Go: The price of interface{}
Summary
Go’s empty interface{}
is the interface that everything implements. It allows functions that can be passed any type. The function func f(any interface{})
can be called with a string f("a string")
, an integer f(42)
, a custom type, or anything else.
This flexibility comes at a cost. When you assign a value to a type interface{}
, Go will call runtime.convT2E to create the interface structure (read more about Go interface internals). That requires a memory allocation. More memory allocations means more garbage on the heap, which means longer garbage collection pauses.

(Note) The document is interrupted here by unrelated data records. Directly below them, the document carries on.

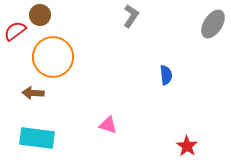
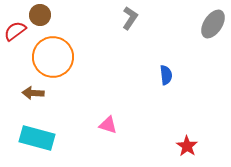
gray L-shape: moved 1 px left, 2 px down
cyan rectangle: rotated 8 degrees clockwise
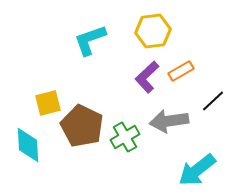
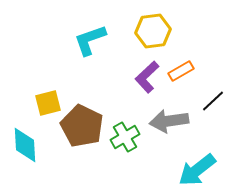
cyan diamond: moved 3 px left
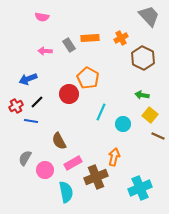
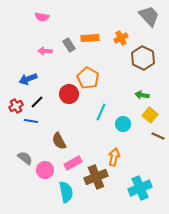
gray semicircle: rotated 98 degrees clockwise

Here’s an example. A log function two ways, neither of which do anything because we’re logging at ‘prod’ level, and the messages are ‘debug’. One is more expensive than the other.
package main
import "fmt"
const (
debug byte = iota
prod
)
var logLevel = prod
func main() {
logIface(debug, "Test interface")
logString(debug, "Test string")
}
func logIface(level byte, msg interface{}) {
if level >= logLevel {
fmt.Println(msg)
}
}
func logString(level byte, msg string) {
if level >= logLevel {
fmt.Println(msg)
}
}
And here are benchmarks:
package main
import "testing"
func BenchmarkIface(b *testing.B) {
for i := 0; i < b.N; i++ {
logIface(debug, "test iface")
}
}
func BenchmarkString(b *testing.B) {
for i := 0; i < b.N; i++ {
logString(debug, "test string")
}
}
Here’s the output of go test -bench Benchmark -benchmem
on my machine, go1.4.2 linux/amd64:
BenchmarkIface 10000000 126 ns/op 16 B/op 1 allocs/op
BenchmarkString 200000000 6.11 ns/op 0 B/op 0 allocs/op
To see what is happening ask Go for the assembly output:
go build -gcflags -S <filename>.go
Notice the CALL runtime.convT2E
before CALL logIface
, but not before CALL logString
.
Or use the fantastic Go Compiler Exporer. The call to runtime.convT2E
is on line 27.
Even though logIface
doesn’t do anything, the runtime still needs to convert the string to an interface to call the function, and that’s the memory allocation. It’s good to look out for interface{}
usage in your inner-most loops - look for fmt
and log
package functions, container types, and many other places.
interface{}
is a wonderful thing to have, except in the most frequently called sections of you code.